I'm starting to get conflict errors related to this change:

performing CreateOrUpdate: unexpected status 400 (400 Bad Request) with response: {"Code":"BadRequest","Message":"There was a conflict. SiteConfig.PublicNetworkAccess cannot be modified. Please modify the Site.PublicNetworkAccess property.","Target":null,"Details":[{"Message":"There was a conflict. SiteConfig.PublicNetworkAccess cannot be modified. Please modify the Site.PublicNetworkAccess property."},{"Code":"BadRequest"},{"ErrorEntity":{"ExtendedCode":"01020","MessageTemplate":"There was a conflict. {0}","Parameters":["SiteConfig.PublicNetworkAccess cannot be modified. Please modify the Site.PublicNetworkAccess property."],"Code":"BadRequest","Message":"There was a conflict. SiteConfig.PublicNetworkAccess cannot be modified. Please modify the Site.PublicNetworkAccess property."}}],"Innererror":null}

/cc @jackofallops

Also receiving a new conflict error for site/siteConfig properties

SiteConfig.VnetRouteAllEnabled cannot be modified. Please modify the Site.VnetRouteAllEnabled property.

[dpickeringjudge]

we're also seeing the exact same issue ^

[mrk9676]

I'm starting to get conflict errors related to this change:

performing CreateOrUpdate: unexpected status 400 (400 Bad Request) with response: {"Code":"BadRequest","Message":"There was a conflict. SiteConfig.PublicNetworkAccess cannot be modified. Please modify the Site.PublicNetworkAccess property.","Target":null,"Details":[{"Message":"There was a conflict. SiteConfig.PublicNetworkAccess cannot be modified. Please modify the Site.PublicNetworkAccess property."},{"Code":"BadRequest"},{"ErrorEntity":{"ExtendedCode":"01020","MessageTemplate":"There was a conflict. {0}","Parameters":["SiteConfig.PublicNetworkAccess cannot be modified. Please modify the Site.PublicNetworkAccess property."],"Code":"BadRequest","Message":"There was a conflict. SiteConfig.PublicNetworkAccess cannot be modified.

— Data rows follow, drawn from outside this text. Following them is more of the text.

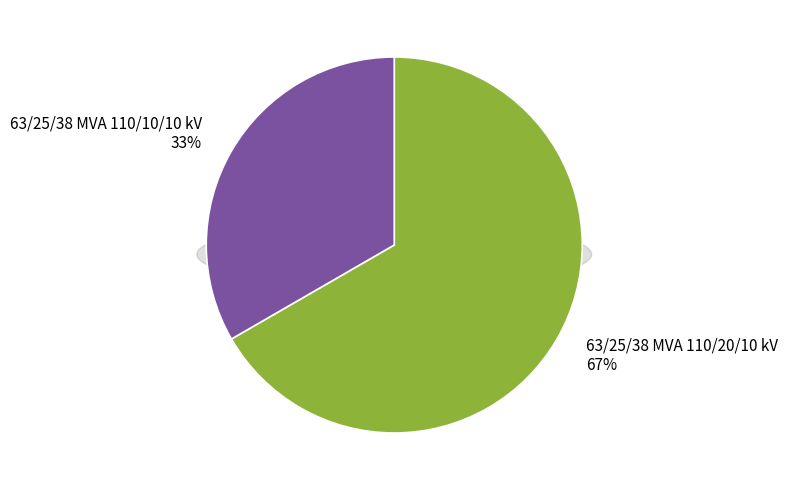

Which has a higher value, 63/25/38 MVA 110/20/10 kV or 63/25/38 MVA 110/10/10 kV?

63/25/38 MVA 110/20/10 kV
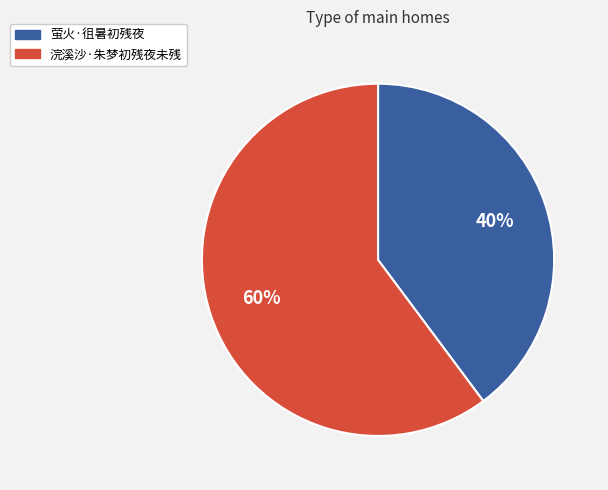

What is the largest slice in the pie chart?

浣溪沙·朱梦初残夜未残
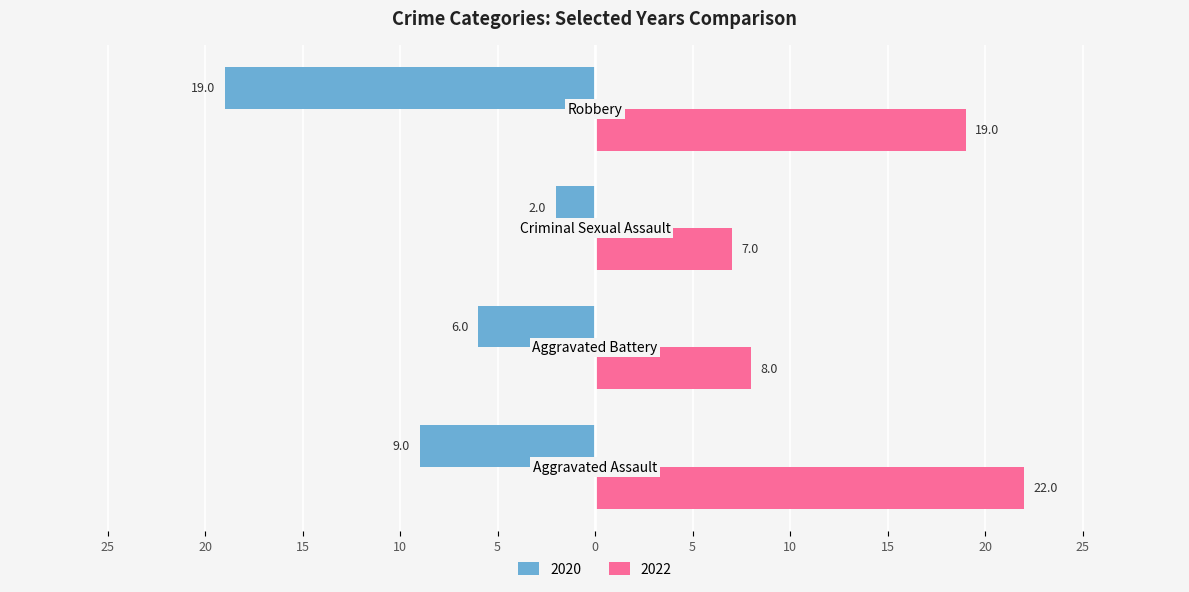

What are all the series names shown in the legend?

2020, 2022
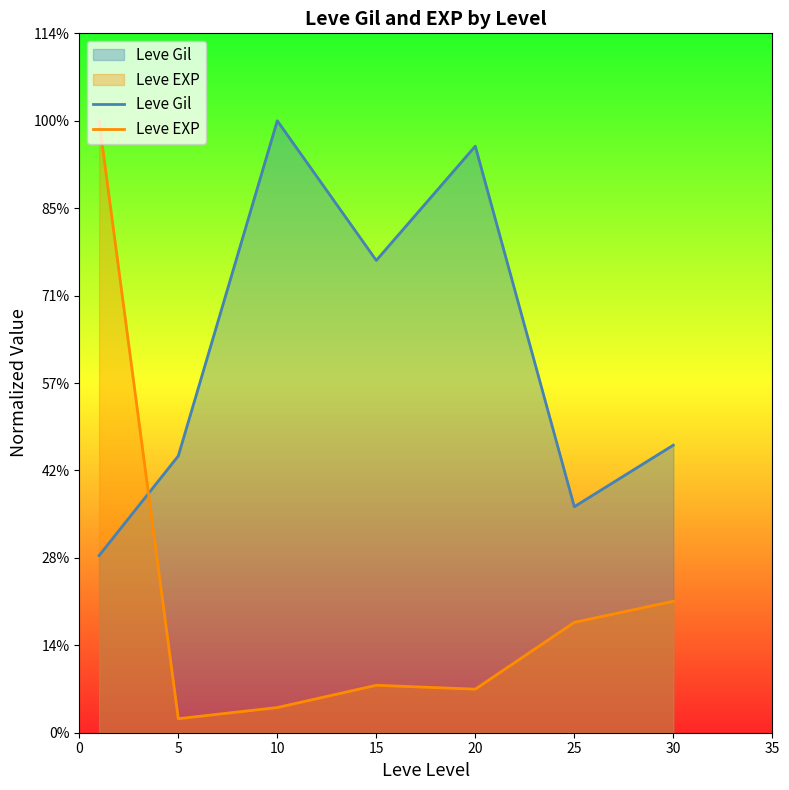

At which category does Leve Gil reach its first local peak?

10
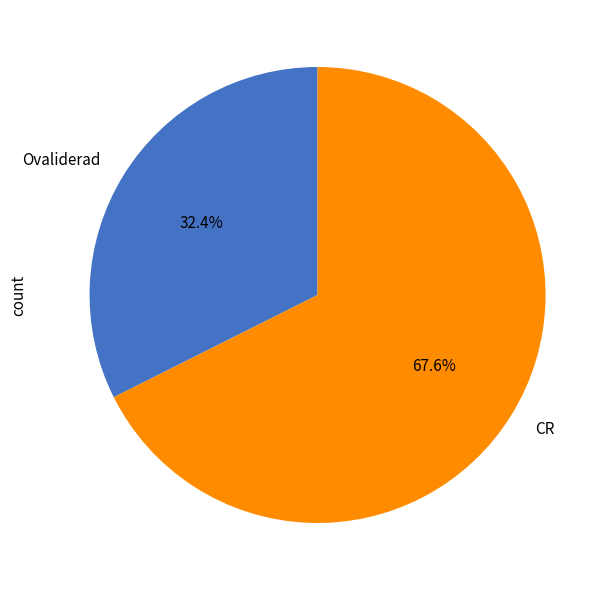

How much of the chart is everything except CR?

32.4%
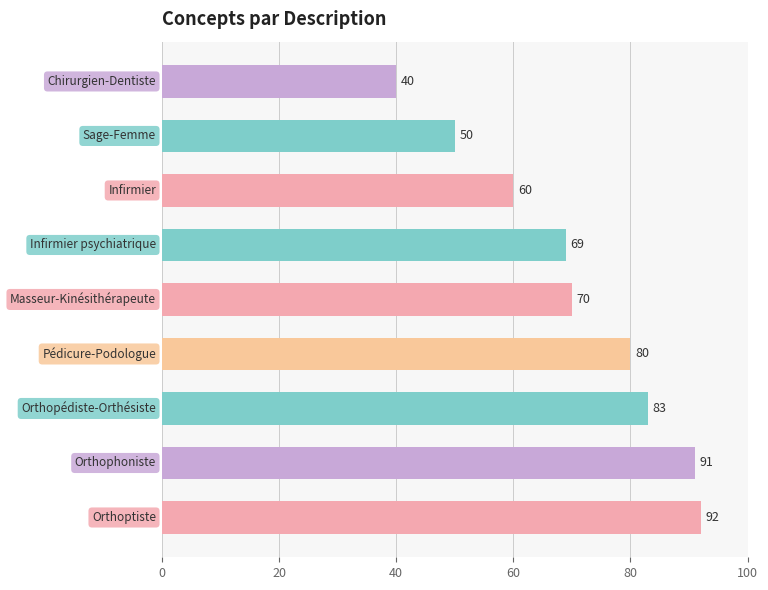

Does the chart contain any negative values?

No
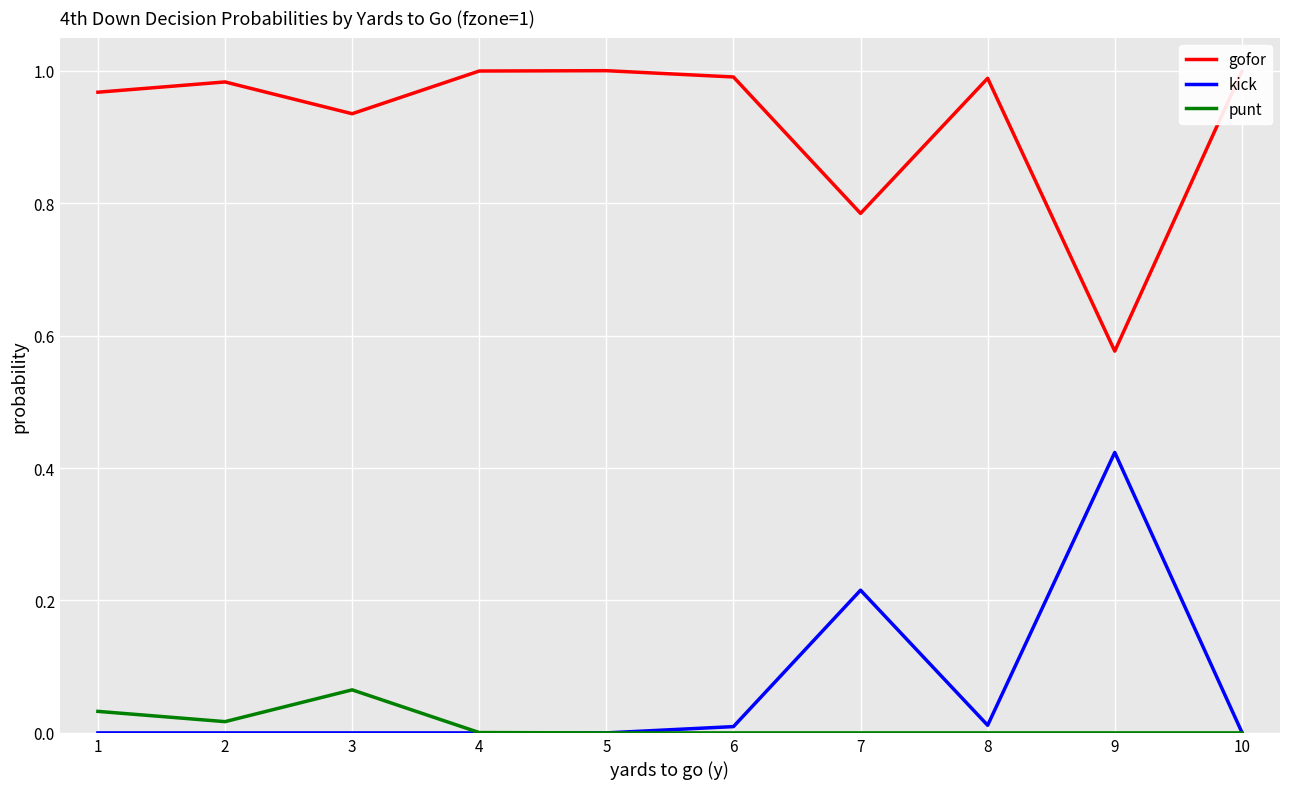

The value of gofor at 1 is 1.0. True or false?

True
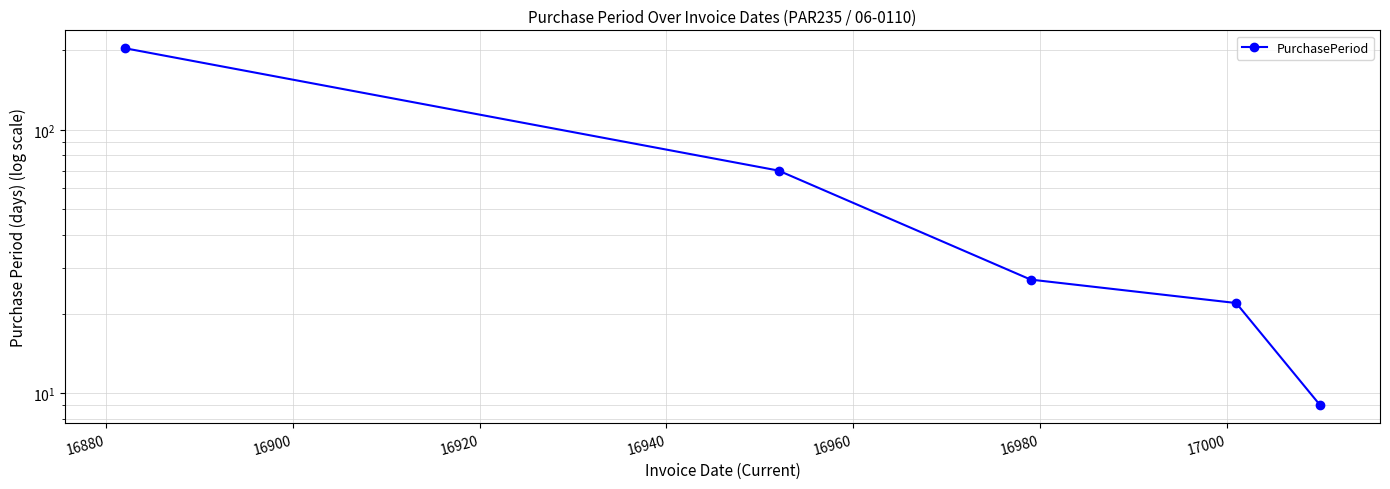

How many lines are shown in the chart?

1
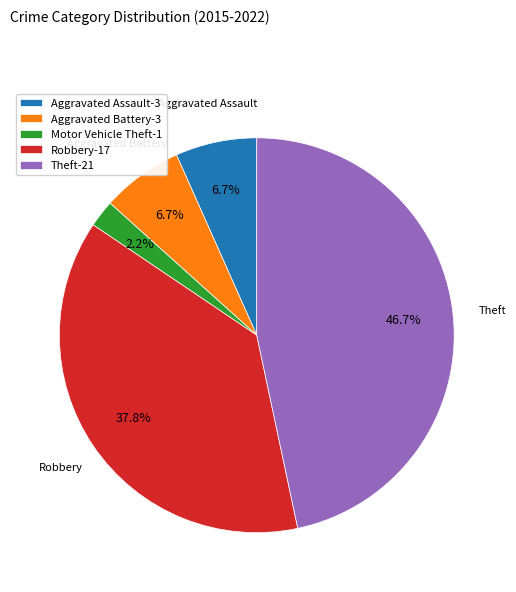

Between Theft-21 and Motor Vehicle Theft-1, which is larger?

Theft-21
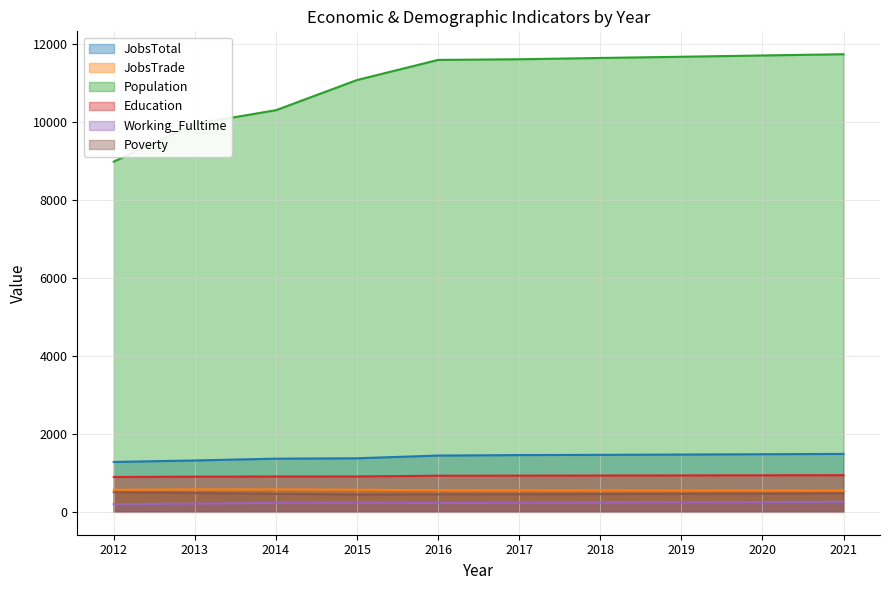

True or false: Education and JobsTotal cross at least once.

False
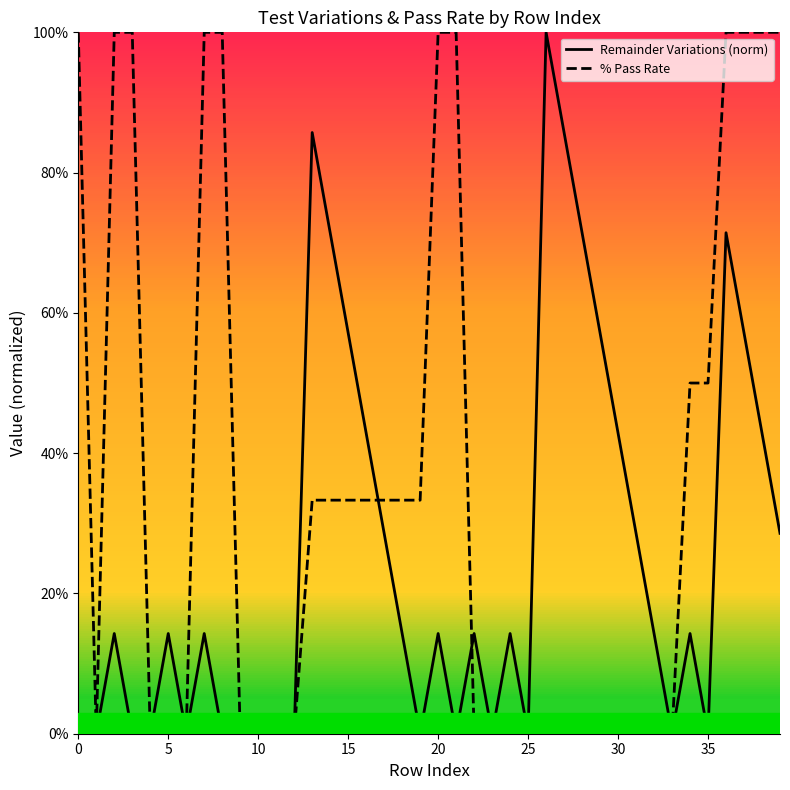

Reading left to right, list all the values displayed in this chart.

Remainder Variations (norm): 0.0	0.0	0.1	0.0	0.0	0.1	0.0	0.1	0.0	0.0	0.0	0.0	0.0	0.9	0.7	0.6	0.4	0.3	0.1	0.0	0.1	0.0	0.1	0.0	0.1	0.0	1.0	0.9	0.7	0.6	0.4	0.3	0.1	0.0	0.1	0.0	0.7	0.6	0.4	0.3
% Pass Rate: 1.0	0.0	1.0	1.0	0.0	0.0	0.0	1.0	1.0	0.0	0.0	0.0	0.0	0.3	0.3	0.3	0.3	0.3	0.3	0.3	1.0	1.0	0.0	0.0	0.0	0.0	0.0	0.0	0.0	0.0	0.0	0.0	0.0	0.0	0.5	0.5	1.0	1.0	1.0	1.0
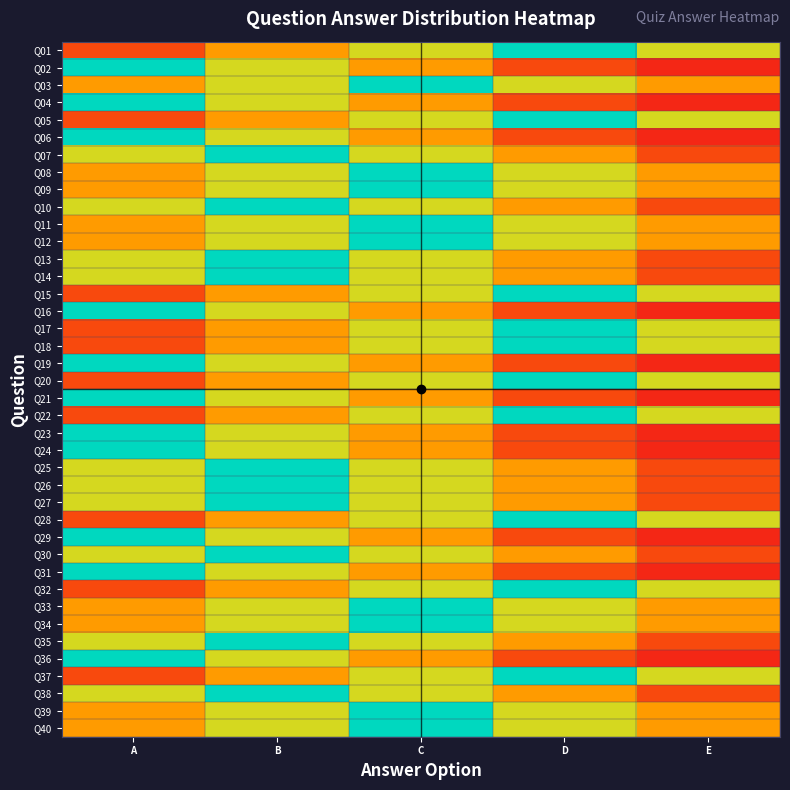

Between B and E, which series saw the biggest shift?

Q07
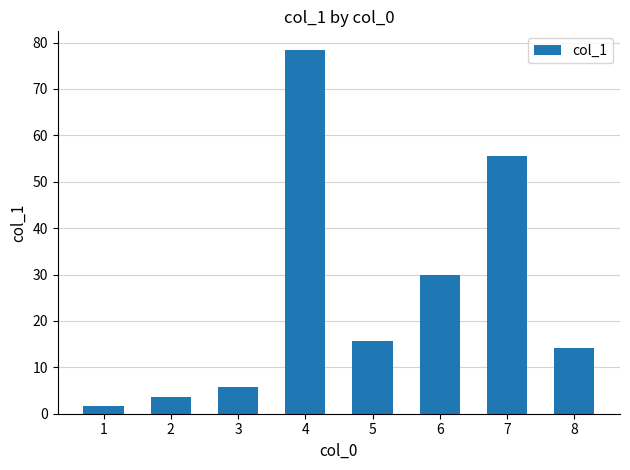

What is the difference between the values at 1 and 4?

76.9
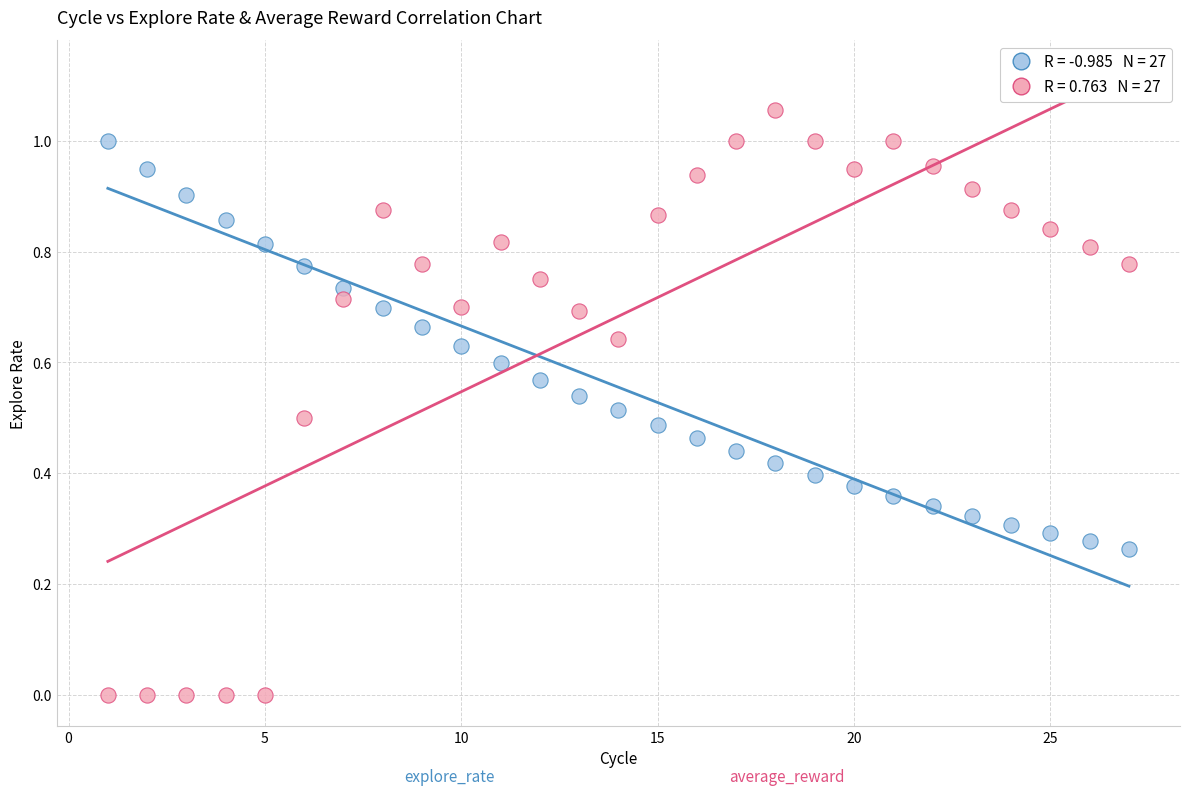

Across all data points, what is the range of X values (max minus min)?

26.0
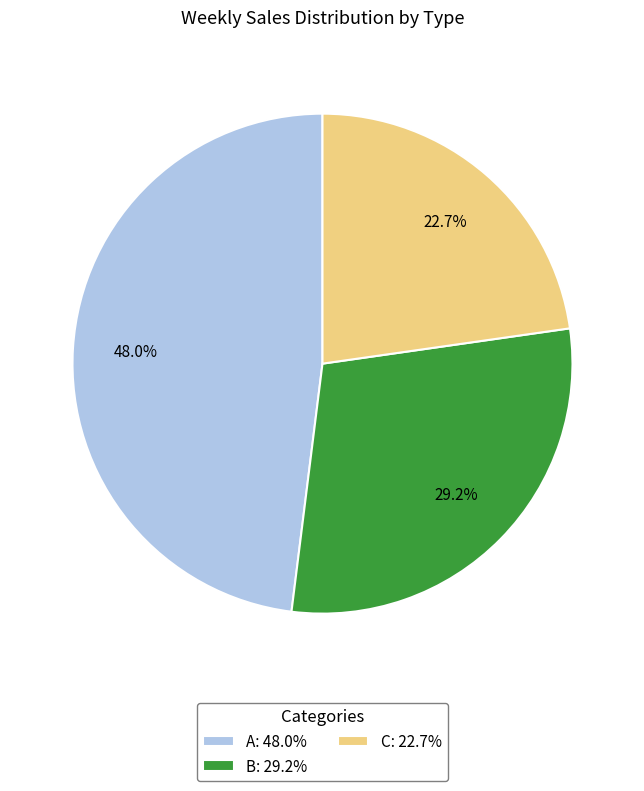

Which has a higher value, C: 22.7% or B: 29.2%?

B: 29.2%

Please modify the Site.PublicNetworkAccess property."}}],"Innererror":null}

/cc @jackofallops

Also receiving a new conflict error for site/siteConfig properties

SiteConfig.VnetRouteAllEnabled cannot be modified. Please modify the Site.VnetRouteAllEnabled property.

Hello all,

We are getting below issue since last 2 days for Azure App Service VNET configuration. It's behaving very odd. Enabling vnet_route_all_enabled is throwing the conflict. If I remove this setting, VNET Routing is getting enabled by default in few subscriptions. In few subscriptions it is not enabling. Please let me know if there is any solution or workaround.

Error:: Code="BadRequest" Message="There was a conflict. SiteConfig.VnetRouteAllEnabled cannot be modified. Please modify the Site.VnetRouteAllEnabled property."

[skillbuilderzone]

Any update on this ?

[xiaxyi]

@mrk9676 I think the api is not throwing the error now? Do you mind double check to see if you are still getting the 400 error? @skillbuilderzone Are you still getting the 400 error?